同小出身の子が言っていたが、可愛い子なので知らない大人の人によく声を掛けられているようだ。

そのせいで、警察沙汰になった事もあるらしい。

そんな事が本当にあるのか、と当時の私は衝撃を受けた。


間近で歩を見た時、可愛い子だなぁと見惚れてしまった思い出があり、これは誘拐されてしまいそうだとも思った。


本人はあまり気にしていないのか、私って可愛いでしょうというぶりぶりした感じが無く、むしろ控えめでおとなしかった。

おとなしかった事もあってか、この頃の歩の可愛らしさに気付く同年代の男子は少なかった。

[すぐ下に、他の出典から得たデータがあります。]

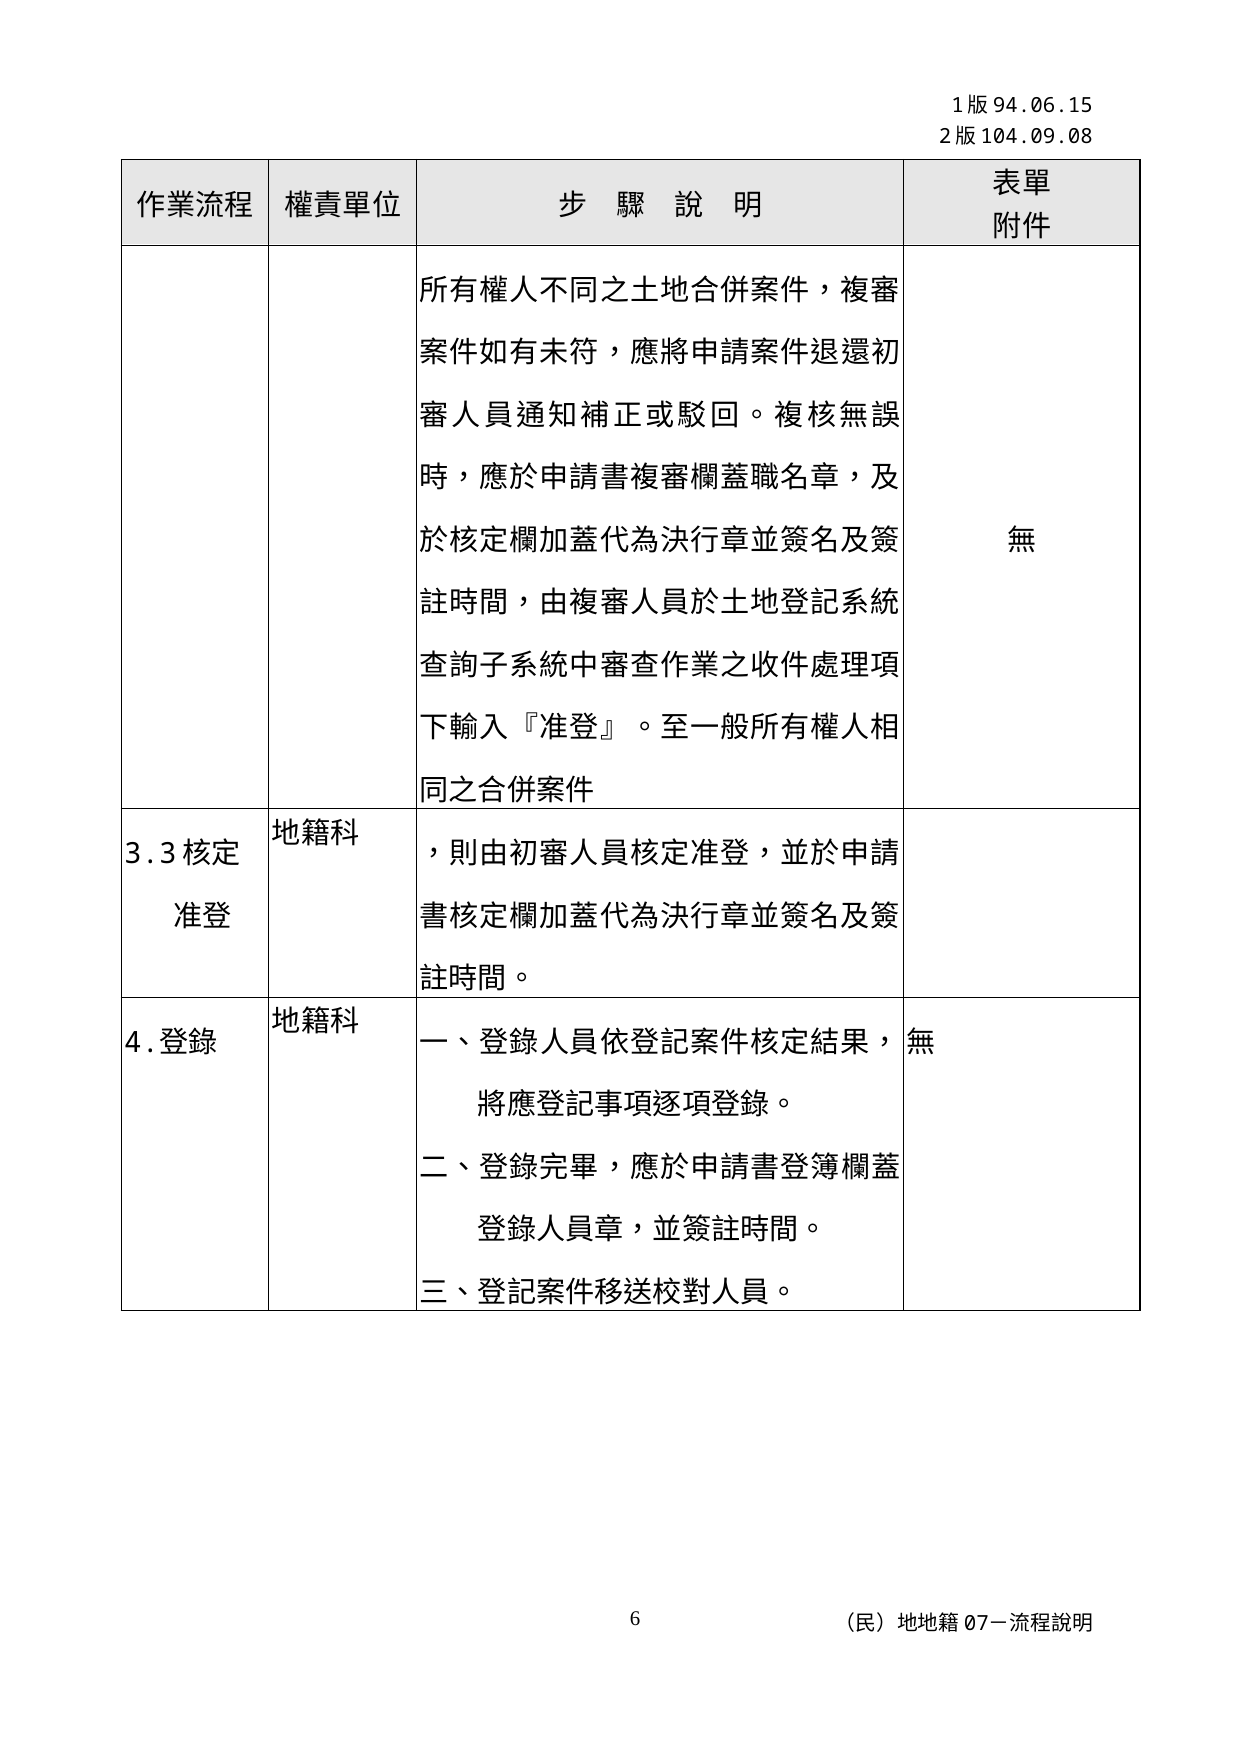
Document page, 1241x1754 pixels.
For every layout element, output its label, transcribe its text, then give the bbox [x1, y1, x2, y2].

table_cell [904, 809, 1139, 997]
table_cell 地籍科 [269, 809, 416, 997]
table_cell 所有權人不同之土地合併案件，複審案件如有未符，應將申請案件退還初審人員通知補正或駁回。複核無誤時，應於申請書複審欄蓋職名章，及於核定欄加蓋代為決行章並簽名及簽註時間，由複審人員於土地登記系統查詢子系統中審查作業之收件處理項下輸入『准登』。至一般所有權人相同之合併案件 [417, 246, 903, 808]
table_cell 3.3核定准登 [122, 809, 268, 997]
table_cell [269, 246, 416, 808]
table_cell ，則由初審人員核定准登，並於申請書核定欄加蓋代為決行章並簽名及簽註時間。 [417, 809, 903, 997]
table_cell [122, 246, 268, 808]
table_cell 4.登錄 [122, 998, 268, 1310]
table_cell 地籍科 [269, 998, 416, 1310]
table_header 權責單位 [269, 160, 416, 244]
table_cell 無 [904, 998, 1139, 1310]
table_header 步 驟 說 明 [417, 160, 903, 244]
table_cell 無 [904, 246, 1139, 808]
table_header 表單 附件 [904, 160, 1139, 244]
table_header 作業流程 [122, 160, 268, 244]
table_cell 一、登錄人員依登記案件核定結果，將應登記事項逐項登錄。 二、登錄完畢，應於申請書登簿欄蓋登錄人員章，並簽註時間。 三、登記案件移送校對人員。 [417, 998, 903, 1310]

そのせいもあるからか、女子の間では可愛いと評判だった。


歩の周りには女子が集まり、女子とは話をしている様子を伺えた。

そして、特定の仲良しの子がいない事にも気が付いた。



そんな歩の事が気になりつつ迎えた2年のクラス替え。


なんと私は同じクラスだ。

しかも本郷と松岡。

前後の出席番号だ。


仲良くなれるチャンスだ!と思い直ぐに声を掛けた。


最初はよろしくね、と控えめで笑顔も何処か他人行儀だった。


私の長所はめげずに、ポジティブ思考。

裏を返せばしつこい、うざい奴なのだ。


それでも私は毎日歩に声を掛け続けた。

歩も自然に笑ってくれるようになり、何だか嬉しい気持ちになった。



「こんな私に話し掛けて来たのは、本郷さんが初めてだよ。みんな反応の悪い私といるのはつまらないみたい。」


その話を聞き、当時の私はこう思った。


いやそれ、多分違う。


読書を好む歩の邪魔をしてはいけないと、みんな気を遣って話し掛け続けるのを止めただけだ。

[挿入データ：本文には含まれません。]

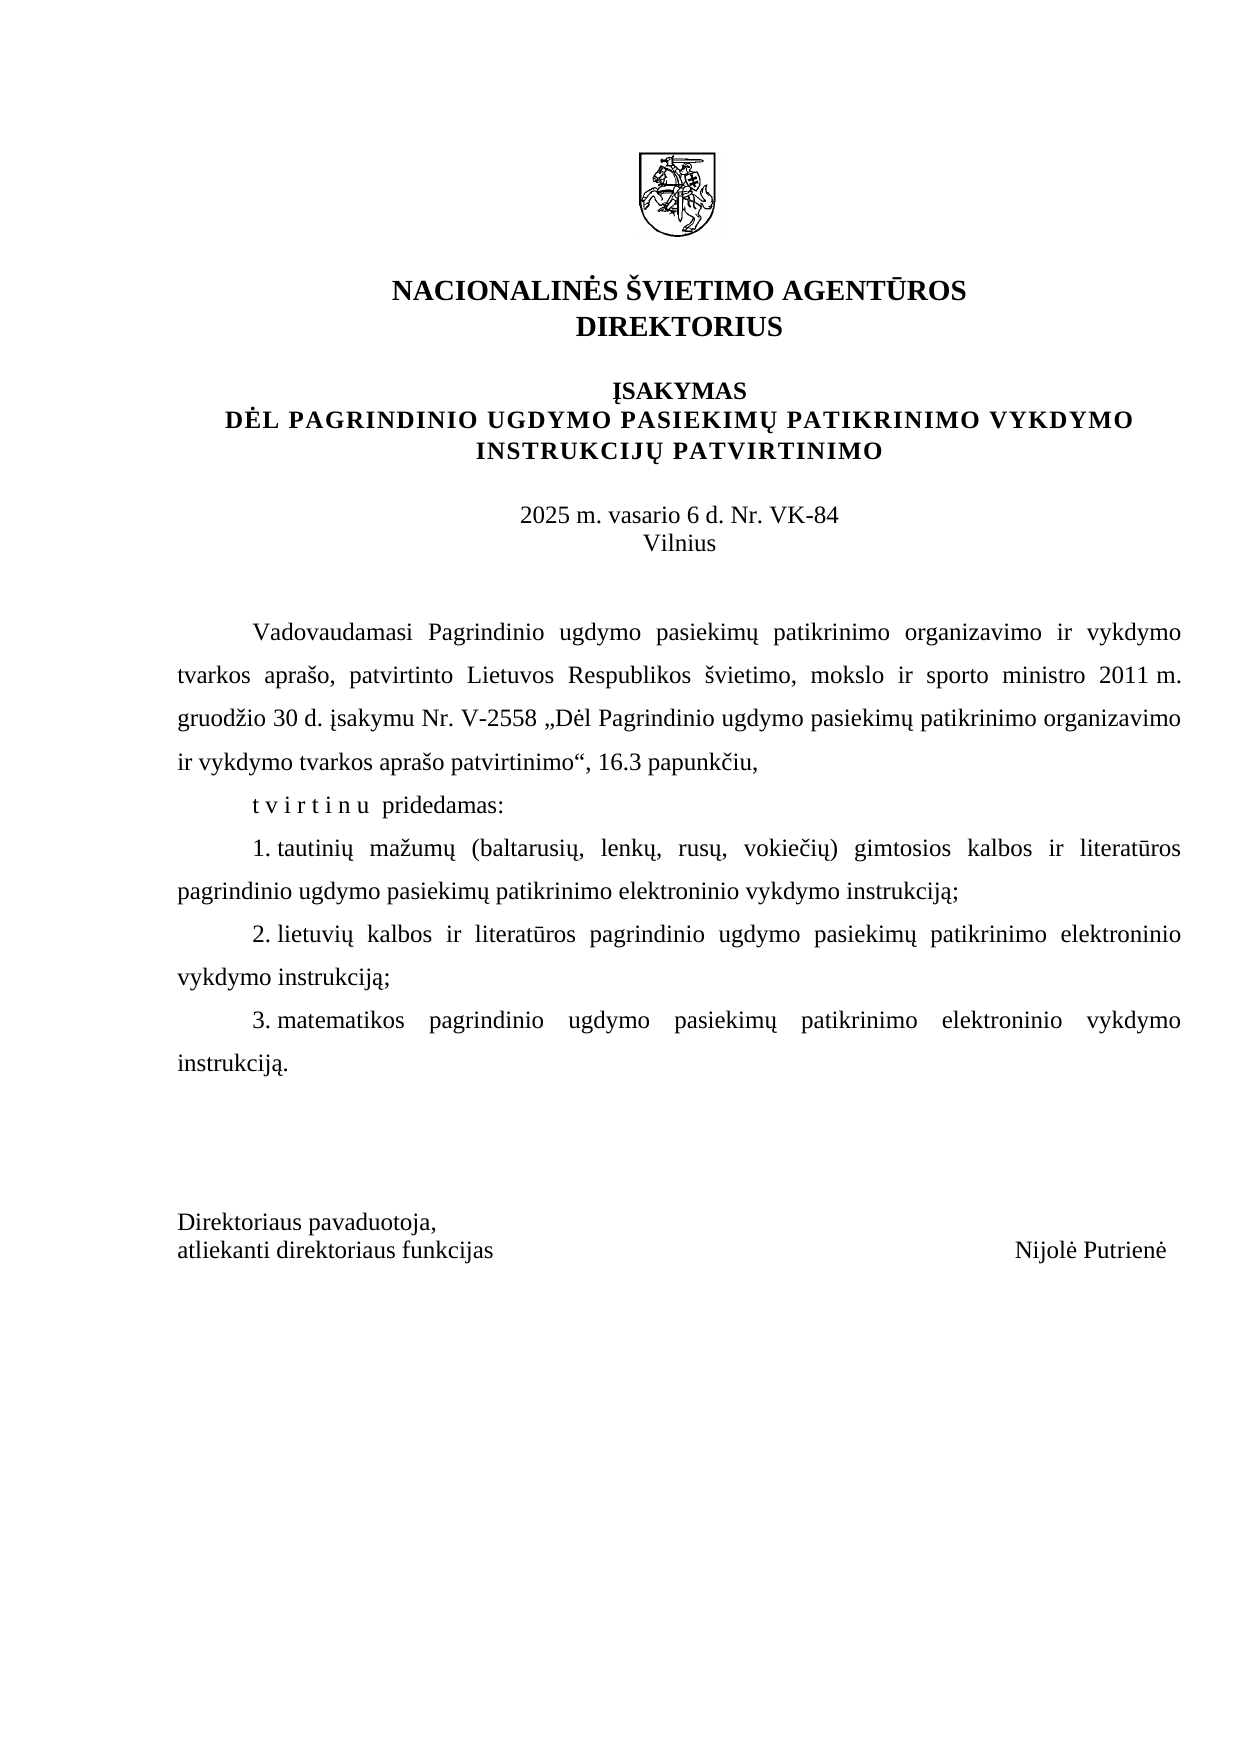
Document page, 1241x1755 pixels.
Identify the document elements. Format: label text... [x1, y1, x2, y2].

text ĮSAKYMAS [177, 376, 1182, 405]
text Direktoriaus pavaduotoja, [177, 1207, 1182, 1235]
text Vilnius [177, 528, 1182, 557]
text tvirtinu pridedamas: [177, 790, 1182, 818]
text NACIONALINĖS ŠVIETIMO AGENTŪROS [177, 273, 1182, 307]
text Vadovaudamasi Pagrindinio ugdymo pasiekimų patikrinimo organizavimo ir vykdymo tvarkos aprašo, patvirtinto Lietuvos Respublikos švietimo, mokslo ir sporto ministro 2011 m. gruodžio 30 d. įsakymu Nr. V-2558 „Dėl Pagrindinio ugdymo pasiekimų patikrinimo organizavimo ir vykdymo tvarkos aprašo patvirtinimo“, 16.3 papunkčiu, [177, 617, 1182, 775]
text atliekanti direktoriaus funkcijas Nijolė Putrienė [177, 1235, 1182, 1264]
text DĖL PAGRINDINIO UGDYMO PASIEKIMŲ PATIKRINIMO VYKDYMO INSTRUKCIJŲ PATVIRTINIMO [177, 405, 1182, 465]
text 2025 m. vasario 6 d. Nr. VK-84 [177, 500, 1182, 528]
text 2. lietuvių kalbos ir literatūros pagrindinio ugdymo pasiekimų patikrinimo elektroninio vykdymo instrukciją; [177, 919, 1182, 991]
text DIREKTORIUS [177, 309, 1182, 343]
text 3. matematikos pagrindinio ugdymo pasiekimų patikrinimo elektroninio vykdymo instrukciją. [177, 1005, 1182, 1077]
text 1. tautinių mažumų (baltarusių, lenkų, rusų, vokiečių) gimtosios kalbos ir literatūros pagrindinio ugdymo pasiekimų patikrinimo elektroninio vykdymo instrukciją; [177, 833, 1182, 905]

私は空気を読まずにガンガン話し掛けているだけで、こんな好意的に見られるとは予想外だ。


「本郷さんっておもしろいね。」


控えめだが、クスクス笑う歩にこれからもっと仲良くなれる気がして。


「私のことは愛歌って呼んで!」


思わず大きな声を出した私に満面の笑みを向け。


「うん。よろしくね、愛歌。」


話し掛け続けてから約2ヶ月。

この時、初めて名前を呼ばれ、歩と友人になった。



歩はやや天然なのか抜けているのか基本ぽやぽやした子だ。

自己主張などはあまりせず、控えめでおとなしく、受け身な性格。

そしてご飯が大好きで、小柄で細身の割によく食べる。





中学の卒業式を迎える頃。

同じクラスの小野おのくんについて変だと感じる。


小野くんはスポーツマンで、正しく好青年な男子だ。

彼は歩に積極的に話し掛けているので、歩のことが好きなのだろうと感じていた…がここ最近歩を避けているように見受けられる。

一体、どういうことだ?


歩に小野くんについて聞いてみると微妙な反応だ。


ナニかあったんだと感じた私は、歩に問い詰めた。


なんと小野くんから無理矢理キスをされたらしい。


歩は完全に引いていたので、残念だが小野くんは脈無しのようだ。




後に歩のお姉さんと旦那にバレ、制裁されるとはこの時、私も小野くも夢にも思っていなかった。